Received 28 September 2017; Accepted 10 January 2018; Published 14 February 2018

Academic Editor: Jonathan S. Reichner

Copyright © 2018 Hideki Kitaura et al. This is an open access article distributed under the Creative Commons Attribution License, which permits unrestricted use, distribution, and reproduction in any medium, provided the original work is properly cited.

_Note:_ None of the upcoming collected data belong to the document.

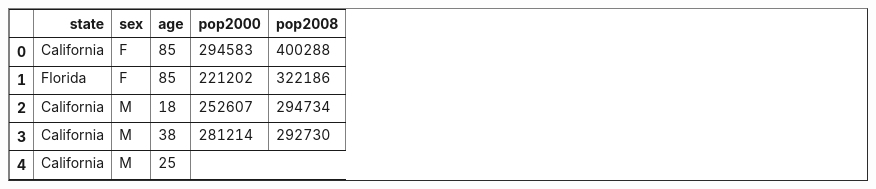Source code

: 


<div>
<style>
    .dataframe thead tr:only-child th {
        text-align: right;
    }

    .dataframe thead th {
        text-align: left;
    }

    .dataframe tbody tr th {
        vertical-align: top;
    }
</style>
<table border="1" class="dataframe">
  <thead>
    <tr style="text-align: right;">
      <th></th>
      <th>state</th>
      <th>sex</th>
      <th>age</th>
      <th>pop2000</th>
      <th>pop2008</th>
    </tr>
  </thead>
  <tbody>
    <tr>
      <th>0</th>
      <td>California</td>
      <td>F</td>
      <td>85</td>
      <td>294583</td>
      <td>400288</td>
    </tr>
    <tr>
      <th>1</th>
      <td>Florida</td>
      <td>F</td>
      <td>85</td>
      <td>221202</td>
      <td>322186</td>
    </tr>
    <tr>
      <th>2</th>
      <td>California</td>
      <td>M</td>
      <td>18</td>
      <td>252607</td>
      <td>294734</td>
    </tr>
    <tr>
      <th>3</th>
      <td>California</td>
      <td>M</td>
      <td>38</td>
      <td>281214</td>
      <td>292730</td>
    </tr>
    <tr>
      <th>4</th>
      <td>California</td>
      <td>M</td>
      <td>25</td>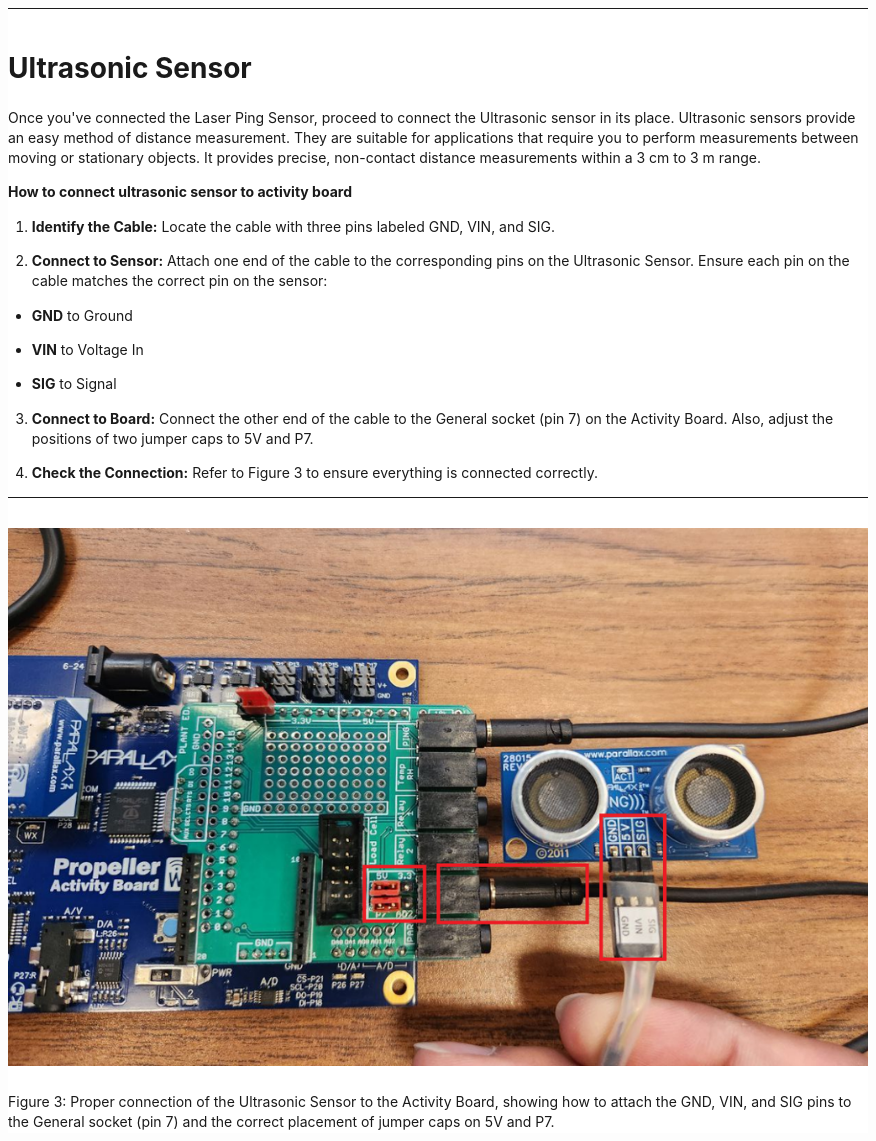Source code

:   -------------------------------------------------------------------------------------------------------------------------------------------------------------------------------------------------------------------------

# Ultrasonic Sensor

Once you\'ve connected the Laser Ping Sensor, proceed to connect the Ultrasonic sensor in its place. Ultrasonic sensors provide an easy method of distance measurement. They are suitable for applications that require you to perform measurements between moving or stationary objects. It provides precise, non-contact distance measurements within a 3 cm to 3 m range.

**How to connect ultrasonic sensor to activity board**

1.  **Identify the Cable:** Locate the cable with three pins labeled GND, VIN, and SIG.

2.  **Connect to Sensor:** Attach one end of the cable to the corresponding pins on the Ultrasonic Sensor. Ensure each pin on the cable matches the correct pin on the sensor:

- **GND** to Ground

- **VIN** to Voltage In

- **SIG** to Signal

3.  **Connect to Board:** Connect the other end of the cable to the General socket (pin 7) on the Activity Board. Also, adjust the positions of two jumper caps to 5V and P7.

4.  **Check the Connection:** Refer to Figure 3 to ensure everything is connected correctly.

  -------------------------------------------------------------------------------------------------------------------------------------------------------------------------------------------------------------------------
  ![](media/image3.png)
  -------------------------------------------------------------------------------------------------------------------------------------------------------------------------------------------------------------------------
  Figure 3: Proper connection of the Ultrasonic Sensor to the Activity Board, showing how to attach the GND, VIN, and SIG pins to the General socket (pin 7) and the correct placement of jumper caps on 5V and P7.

Lipopolysaccharide (LPS) is an endotoxin and bacterial cell wall component that is capable of inducing inflammation and immunological activity. Muramyl dipeptide (MDP), the minimal essential structural unit responsible for the immunological activity of peptidoglycans, is another inflammation-inducing molecule that is ubiquitously expressed by bacteria. Several studies have shown that inflammation-related biological activities were synergistically induced by interactions between LPS and MDP. MDP synergistically enhances production of proinflammatory cytokines that are induced by LPS exposure. Injection of MDP induces lethal shock in mice challenged with LPS. LPS also induces osteoclast formation and pathological bone resorption; MDP enhances LPS induction of both processes. Furthermore, MDP enhances the LPS-induced receptor activator of NF-κB ligand (RANKL) expression and toll-like receptor 4 (TLR4) expression both in vivo and in vitro. Additionally, MDP enhances LPS-induced mitogen-activated protein kinase (MAPK) signaling in stromal cells. Taken together, these findings suggest that MDP plays an important role in LPS-induced biological activities. This review discusses the role of MDP in LPS-mediated biological activities, primarily in relation to osteoclastogenesis.